*WHAT IS NEEDED*. With pictures left out, please repeat word for word the lines from the one containing "Climate Resilience Jobs" through the end of the records.

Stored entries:
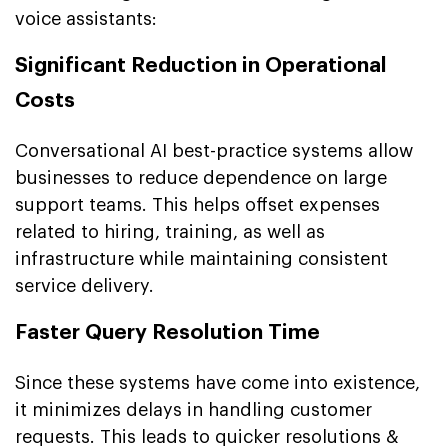
voice assistants:
Significant Reduction in Operational
Costs
Conversational AI best-practice systems allow
businesses to reduce dependence on large
support teams. This helps offset expenses
related to hiring, training, as well as
infrastructure while maintaining consistent
service delivery.
Faster Query Resolution Time
Since these systems have come into existence,
it minimizes delays in handling customer
requests. This leads to quicker resolutions &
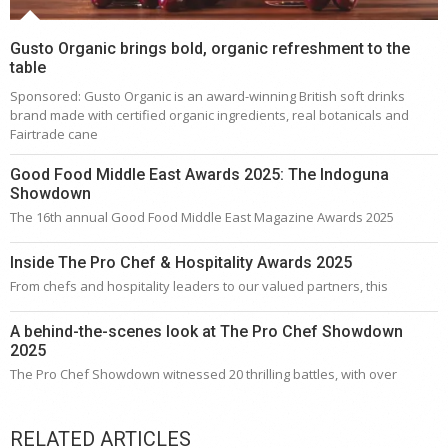
Gusto Organic brings bold, organic refreshment to the
table
Sponsored: Gusto Organic is an award-winning British soft drinks
brand made with certified organic ingredients, real botanicals and
Fairtrade cane
Good Food Middle East Awards 2025: The Indoguna
Showdown
The 16th annual Good Food Middle East Magazine Awards 2025
Inside The Pro Chef & Hospitality Awards 2025
From chefs and hospitality leaders to our valued partners, this
A behind-the-scenes look at The Pro Chef Showdown
2025
The Pro Chef Showdown witnessed 20 thrilling battles, with over
RELATED ARTICLES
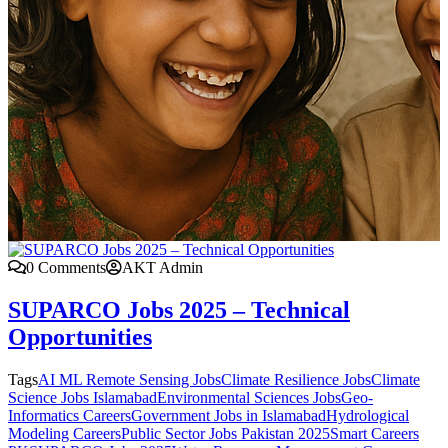
0 Comments
AKT Admin
SUPARCO Jobs 2025 – Technical
Opportunities
Tags
AI ML Remote Sensing Jobs
Climate Resilience Jobs
Climate
Science Jobs Islamabad
Environmental Sciences Jobs
Geo-
Informatics Careers
Government Jobs in Islamabad
Hydrological
Modeling Careers
Public Sector Jobs Pakistan 2025
Smart Careers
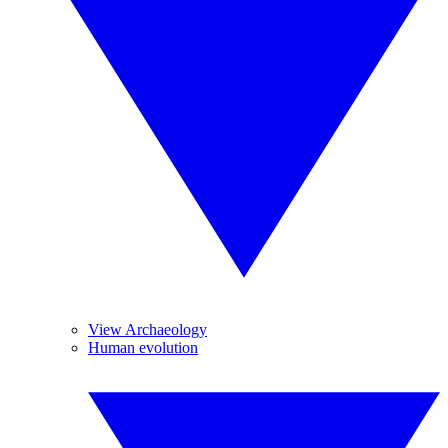
View Archaeology
Human evolution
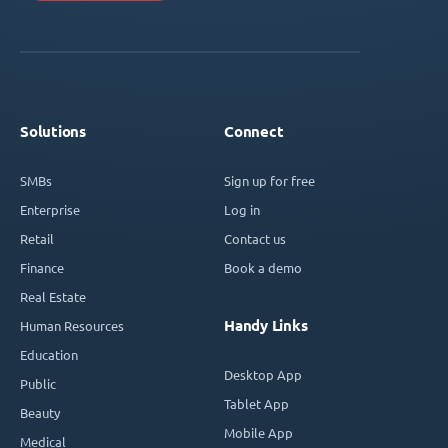
Solutions
Connect
SMBs
Sign up for free
Enterprise
Log in
Retail
Contact us
Finance
Book a demo
Real Estate
Handy Links
Human Resources
Education
Desktop App
Public
Tablet App
Beauty
Mobile App
Medical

*EXERCISE SOLUTION*.
Climate Resilience Jobs
Climate
Science Jobs Islamabad
Environmental Sciences Jobs
Geo-
Informatics Careers
Government Jobs in Islamabad
Hydrological
Modeling Careers
Public Sector Jobs Pakistan 2025
Smart Careers
View Archaeology
Human evolution
Solutions
Connect
SMBs
Sign up for free
Enterprise
Log in
Retail
Contact us
Finance
Book a demo
Real Estate
Handy Links
Human Resources
Education
Desktop App
Public
Tablet App
Beauty
Mobile App
Medical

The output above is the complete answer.